Adding nv-redfish Quirks for Exploration and Health Monitoring

nv-redfish is the preferred library for site exploration reports and is also used for health monitoring (carbide-hw-health). If the new hardware causes failures in either path, the fix goes into nv-redfish.

  1. Add a Platform variant in nv-redfish/redfish/src/bmc_quirks.rs if the quirk is platform-specific.

  2. Map the variant in BmcQuirks::new() using the vendor string, redfish version, and product from the service root.

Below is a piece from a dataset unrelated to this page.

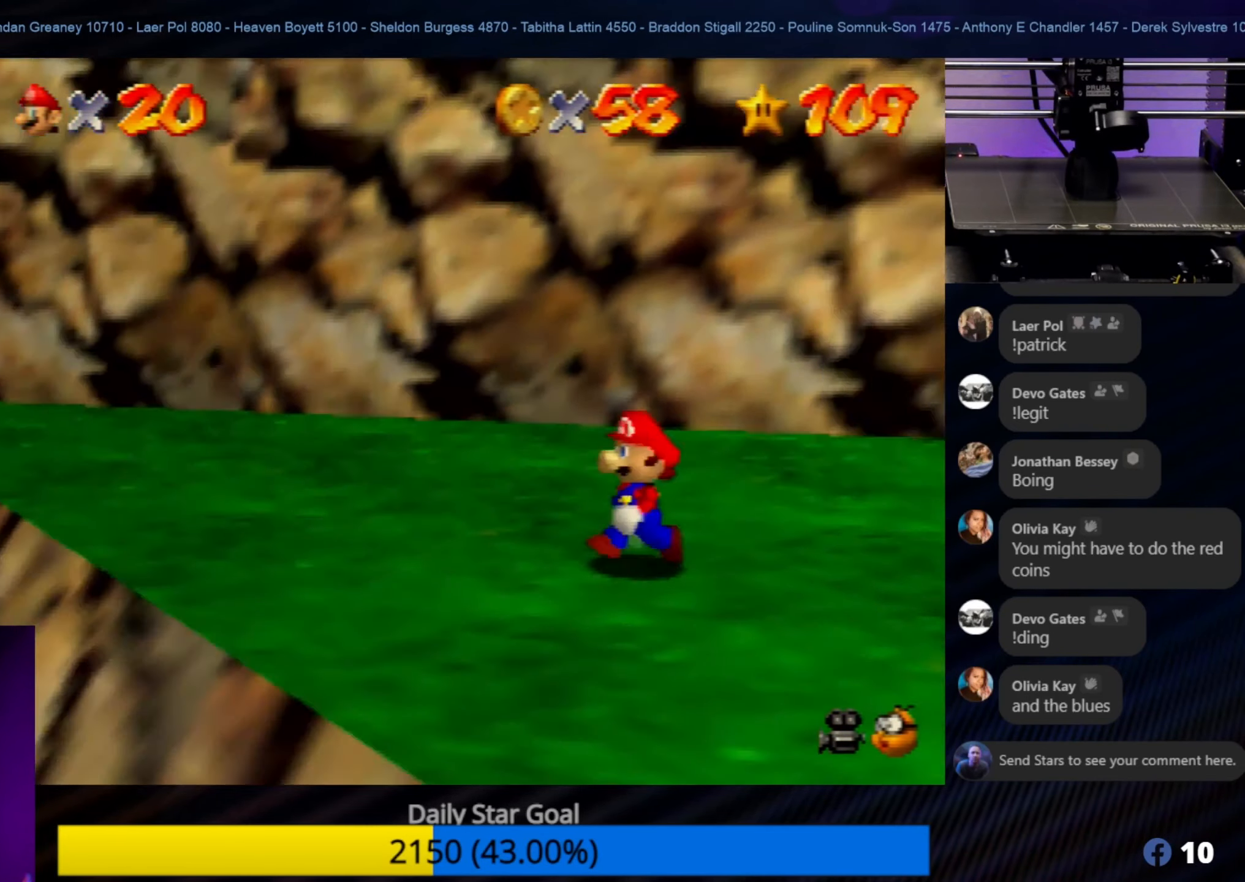
{"buttons": ["C_RIGHT"], "left_stick": "center", "events": [[217, "left_stick", "center"], [484, "C_RIGHT", "down"]]}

  3. Add quirk methods for each workaround. Common quirks:

    • bug_missing_root_nav_properties() - BMC omits Systems/Chassis/Managers from service root
    • expand_is_not_working_properly() - $expand query parameter broken
    • wrong_resource_status_state() - non-standard Status.State enum values
    • fw_inventory_wrong_release_date() - invalid date formats
  4. Add OEM feature support if needed. OEM extensions are gated behind Cargo features (oem-ami, oem-dell, oem-hpe, etc.) in nv-redfish/redfish/Cargo.toml.

Testing

Unit Tests

Add vendor detection tests in libredfish/src/model/service_root.rs. For complex detection (like LenovoAMI which checks the Oem field), use JSON test fixtures in src/model/testdata/.

Testing Against Real Hardware

Use carbide-admin-cli redfish with a local libredfish checkout (see above) to validate all key operations before deploying. Then test the full cycle through a NICo instance: discovery → ingestion → BIOS setup → boot order → lockdown → health monitoring.